Steroid use as treatment now common
At the same time, clinicians are now watching closely for other impacts of the illness beyond the lungs, since it's now clear COVID-19 can wreak havoc on various areas of the body.
McRitchie says some seriously ill patients are experiencing everything from renal failure to constant blood clotting. The difference now is that physicians are actively searching for these "potential complications," she adds.
"We've just never seen anything on this kind of level in our lifetime," stresses Fallis.
"When your lungs fail, your organ system becomes like a house of cards, where it can all fall apart. The more organ systems fail, the more likely you are to die."
That's why so much hope is pinned on a successful treatment for the disease, beyond the interventions provided by critical care teams.
Dr.

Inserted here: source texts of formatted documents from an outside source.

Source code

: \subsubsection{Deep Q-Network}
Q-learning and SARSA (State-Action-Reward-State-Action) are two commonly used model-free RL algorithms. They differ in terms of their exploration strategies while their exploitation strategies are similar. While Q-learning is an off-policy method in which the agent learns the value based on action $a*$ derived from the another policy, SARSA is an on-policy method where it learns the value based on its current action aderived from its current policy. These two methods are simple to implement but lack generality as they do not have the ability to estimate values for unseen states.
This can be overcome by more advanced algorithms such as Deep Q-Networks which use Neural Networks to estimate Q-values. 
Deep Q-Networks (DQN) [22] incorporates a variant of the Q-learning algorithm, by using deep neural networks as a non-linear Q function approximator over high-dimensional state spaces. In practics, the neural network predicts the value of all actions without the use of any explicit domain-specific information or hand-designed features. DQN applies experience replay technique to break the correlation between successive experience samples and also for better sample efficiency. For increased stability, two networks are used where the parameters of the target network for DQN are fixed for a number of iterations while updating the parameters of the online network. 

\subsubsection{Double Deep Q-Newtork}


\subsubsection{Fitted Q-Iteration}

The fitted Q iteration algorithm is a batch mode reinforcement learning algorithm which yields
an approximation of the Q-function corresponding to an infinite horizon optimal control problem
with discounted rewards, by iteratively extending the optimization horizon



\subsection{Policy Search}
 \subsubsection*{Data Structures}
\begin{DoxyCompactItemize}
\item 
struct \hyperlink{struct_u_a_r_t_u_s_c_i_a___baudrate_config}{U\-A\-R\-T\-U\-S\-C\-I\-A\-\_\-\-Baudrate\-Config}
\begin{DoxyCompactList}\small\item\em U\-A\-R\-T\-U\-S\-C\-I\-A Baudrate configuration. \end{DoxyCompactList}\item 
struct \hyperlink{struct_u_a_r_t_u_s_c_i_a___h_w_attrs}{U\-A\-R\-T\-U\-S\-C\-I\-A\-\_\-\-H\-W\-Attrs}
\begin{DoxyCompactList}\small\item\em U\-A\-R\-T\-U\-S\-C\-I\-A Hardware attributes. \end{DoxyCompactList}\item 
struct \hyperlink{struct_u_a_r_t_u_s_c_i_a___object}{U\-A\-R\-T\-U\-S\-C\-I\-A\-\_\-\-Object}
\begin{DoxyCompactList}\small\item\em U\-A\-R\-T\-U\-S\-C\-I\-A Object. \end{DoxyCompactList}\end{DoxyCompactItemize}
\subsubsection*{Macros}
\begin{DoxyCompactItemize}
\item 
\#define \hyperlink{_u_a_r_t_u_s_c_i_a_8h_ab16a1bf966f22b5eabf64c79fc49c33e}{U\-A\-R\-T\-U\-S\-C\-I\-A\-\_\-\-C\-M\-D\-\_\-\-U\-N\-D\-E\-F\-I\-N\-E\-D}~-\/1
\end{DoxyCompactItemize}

Rob Fowler, a critical care physician at Sunnybrook Hospital — the facility that treated the country's first confirmed case — says initially, clinicians really had no sense what, if any, medications would be effective against the disease.
While there's still no miracle drug to cure COVID-19, the physicians who spoke to CBC News all agreed dexamethasone — a steroid used since the 1960s to reduce inflammation — has been the most successful at reducing mortality rates.
As the World Health Organization noted back in June, the treatment was shown to reduce mortality by about one third for patients on ventilators, and by around one fifth for patients needing only oxygen support, according to preliminary findings from clinical trials in the United Kingdom.
"In a rather short period of time, we've gone from not having any idea of whether this was a valid treatment, to knowing this, in fact, would save a lot of lives," Fowler says.
Hospitals acting as 'safety net'
Overall, the changes in patient outcomes remain small, Rochwerg says, though clinicians do feel better prepared to treat seriously ill cases — thanks to a combination of tested strategies, and greater confidence in hospital protocols and access to protective gear.
In the case of steroids, which he says are now being used for upwards of 90 per cent of ventilated COVID-19 patients, they are medications that are relatively "simple, cheap, and widely available" compared to other treatments making headlines.
Fallis, whose teams are also giving dexamethasone to nearly all seriously ill COVID-19 patients on oxygen or a ventilator, also warns the disease itself remains just as deadly.
"If a large number of people get it, a large number of people will die," he stresses. "Even with the best care."
Looking back on his first experience with a COVID-19 patient in March, Fallis says that man in his 40s wound up not needing a ventilator. After a few days on oxygen, he was well enough to go home.
Those are the success stories physicians want more of — but more challenges lie ahead.
The focus this fall, Fallis says, amid more businesses reopening and students likely returning to school, is to stave off a second wave of cases in the community to make sure as few people as possible wind up in hospitals in the first place.
"We're here as the safety net for cases that do slip through," he adds, "but there's no way the hospitals can take care of everyone who gets it if it runs wild."